## [EXERCISE INSTRUCTIONS]
In the entries below, find the line containing "Gracias a su distingui" and the line containing "MOBILITÉ PRO". Copy those two lines and everything between them exactly, without the pictures.

## [RECORDS]

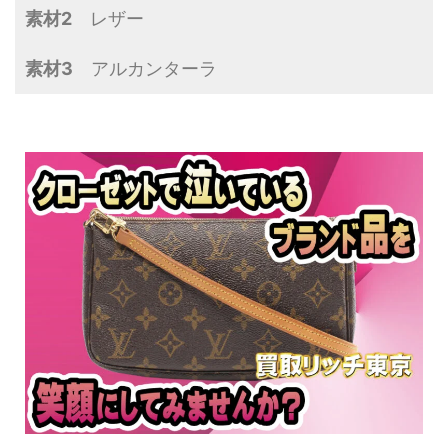
素材2
レザー
素材3
アルカンターラ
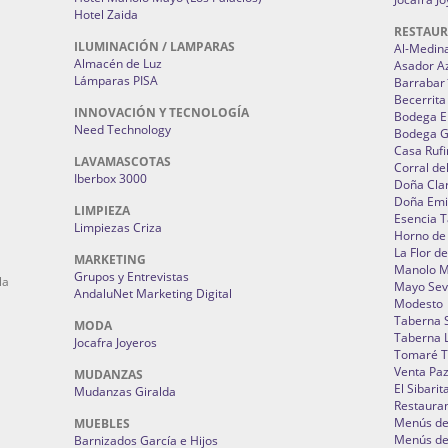
Hotel Zaida
RESTAU
ILUMINACIÓN / LAMPARAS
Al-Medin
Almacén de Luz
Asador A
Lámparas PISA
Barrabar
Becerrita
INNOVACIÓN Y TECNOLOGÍA
Bodega El
Need Technology
Bodega 
Casa Rufi
LAVAMASCOTAS
Corral de
Iberbox 3000
Doña Cla
Doña Emi
LIMPIEZA
Esencia 
Limpiezas Criza
Horno de
La Flor d
MARKETING
Manolo 
Grupos y Entrevistas
la
Mayo Sevi
AndaluNet Marketing Digital
Modesto
Taberna 
MODA
Taberna L
Jocafra Joyeros
Tomaré T
Venta Pa
MUDANZAS
El Sibarit
Mudanzas Giralda
Restauran
Menús de 
MUEBLES
Menús de 
Barnizados García e Hijos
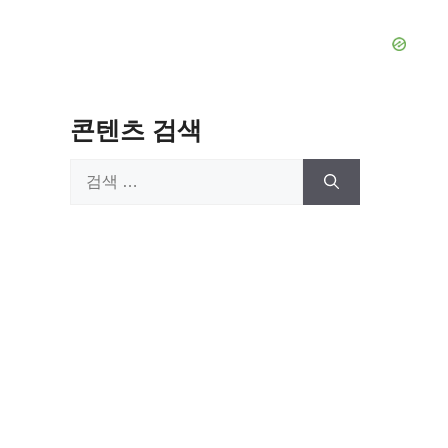
콘텐츠 검색
검
색:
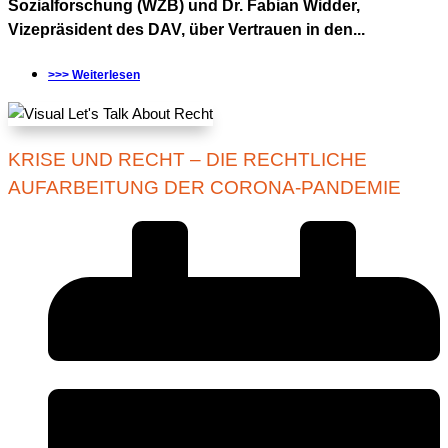
Sozialforschung (WZB) und Dr. Fabian Widder,
Vizepräsident des DAV, über Vertrauen in den...
>>> Weiterlesen
KRISE UND RECHT – DIE RECHTLICHE
AUFARBEITUNG DER CORONA-PANDEMIE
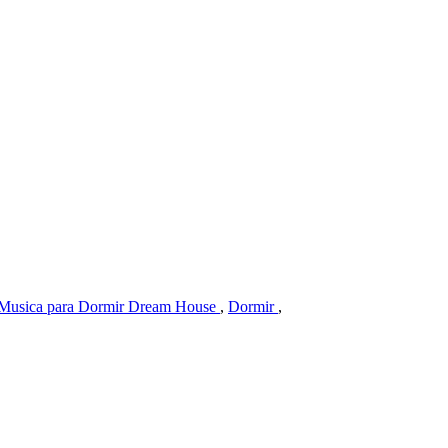
Musica para Dormir Dream House
,
Dormir
,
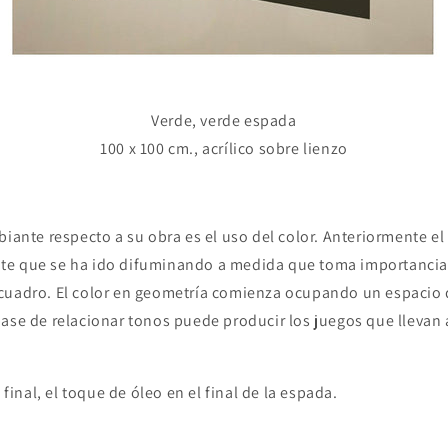
Verde, verde espada
100 x 100 cm., acrílico sobre lienzo
biante respecto a su obra es el uso del color. Anteriormente el
e que se ha ido difuminando a medida que toma importancia 
cuadro. El color en geometría comienza ocupando un espacio 
ase de relacionar tonos puede producir los juegos que llevan 
o final, el toque de óleo en el final de la espada.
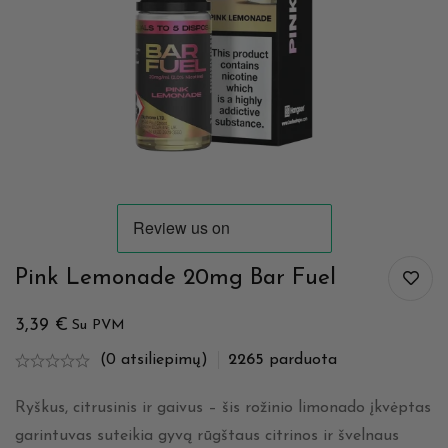
Pink Lemonade 20mg Bar Fuel
3,39
€
Su PVM
(0 atsiliepimų)
2265
parduota
Ryškus, citrusinis ir gaivus – šis rožinio limonado įkvėptas
garintuvas suteikia gyvą rūgštaus citrinos ir švelnaus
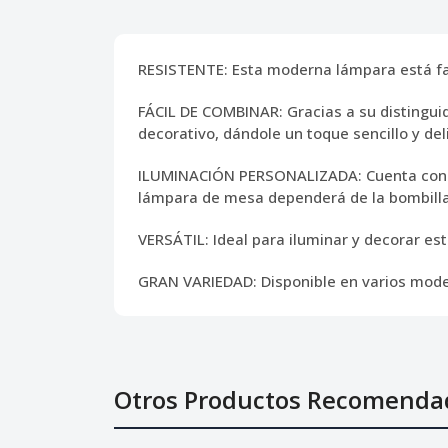
RESISTENTE:
Esta moderna lámpara está fabr
FÁCIL DE COMBINAR:
Gracias a su distingui
decorativo, dándole un toque sencillo y del
ILUMINACIÓN PERSONALIZADA:
Cuenta con 
lámpara de mesa dependerá de la bombilla
VERSÁTIL:
Ideal para iluminar y decorar est
GRAN VARIEDAD:
Disponible en varios mode
Otros Productos Recomenda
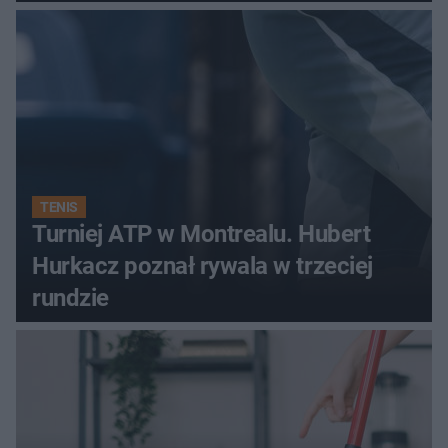
podczas Silesia Memoriału
Kamili Skolimowskiej
TENIS
Turniej ATP w Montrealu. Hubert
Hurkacz poznał rywala w trzeciej
rundzie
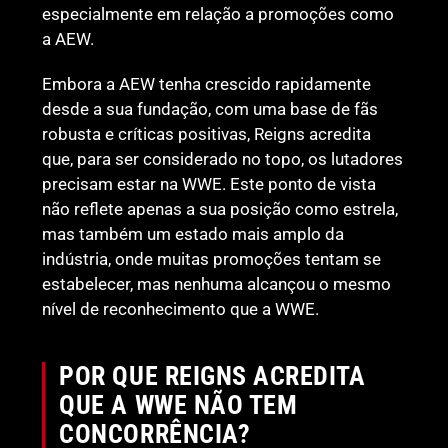
especialmente em relação a promoções como
a AEW.
Embora a AEW tenha crescido rapidamente
desde a sua fundação, com uma base de fãs
robusta e críticas positivas, Reigns acredita
que, para ser considerado no topo, os lutadores
precisam estar na WWE. Este ponto de vista
não reflete apenas a sua posição como estrela,
mas também um estado mais amplo da
indústria, onde muitas promoções tentam se
estabelecer, mas nenhuma alcançou o mesmo
nível de reconhecimento que a WWE.
POR QUE REIGNS ACREDITA
QUE A WWE NÃO TEM
CONCORRÊNCIA?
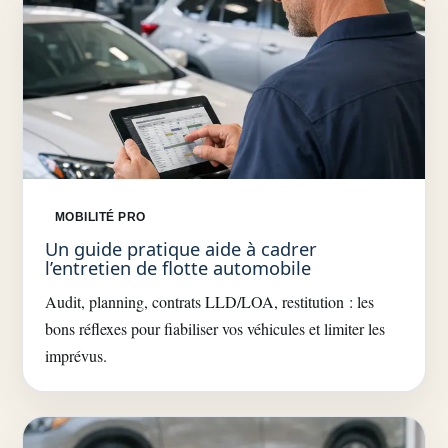
MOBILITÉ PRO
Un guide pratique aide à cadrer
l’entretien de flotte automobile
Audit, planning, contrats LLD/LOA, restitution : les
bons réflexes pour fiabiliser vos véhicules et limiter les
imprévus.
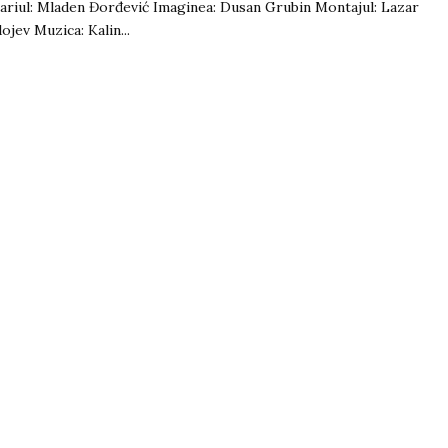
ariul: Mladen Đorđević Imaginea: Dusan Grubin Montajul: Lazar
ojev Muzica: Kalin...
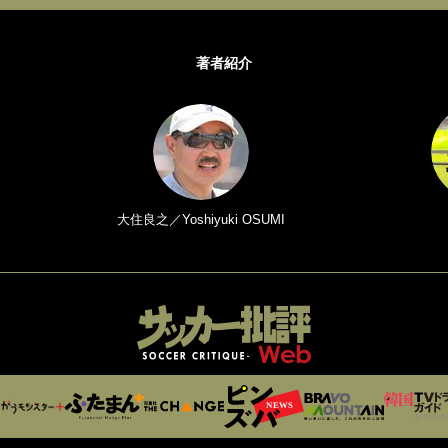
著者紹介
大住良之／Yoshiyuki OSUMI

## [REPLY]
Gracias a su distingui
decorativo, dándole un toque sencillo y del
ILUMINACIÓN PERSONALIZADA:
Cuenta con 
lámpara de mesa dependerá de la bombilla
VERSÁTIL:
Ideal para iluminar y decorar est
GRAN VARIEDAD:
Disponible en varios mode
Otros Productos Recomenda
podczas Silesia Memoriału
Kamili Skolimowskiej
TENIS
Turniej ATP w Montrealu. Hubert
Hurkacz poznał rywala w trzeciej
rundzie
especialmente em relação a promoções como
a AEW.
Embora a AEW tenha crescido rapidamente
desde a sua fundação, com uma base de fãs
robusta e críticas positivas, Reigns acredita
que, para ser considerado no topo, os lutadores
precisam estar na WWE. Este ponto de vista
não reflete apenas a sua posição como estrela,
mas também um estado mais amplo da
indústria, onde muitas promoções tentam se
estabelecer, mas nenhuma alcançou o mesmo
nível de reconhecimento que a WWE.
POR QUE REIGNS ACREDITA
QUE A WWE NÃO TEM
CONCORRÊNCIA?
MOBILITÉ PRO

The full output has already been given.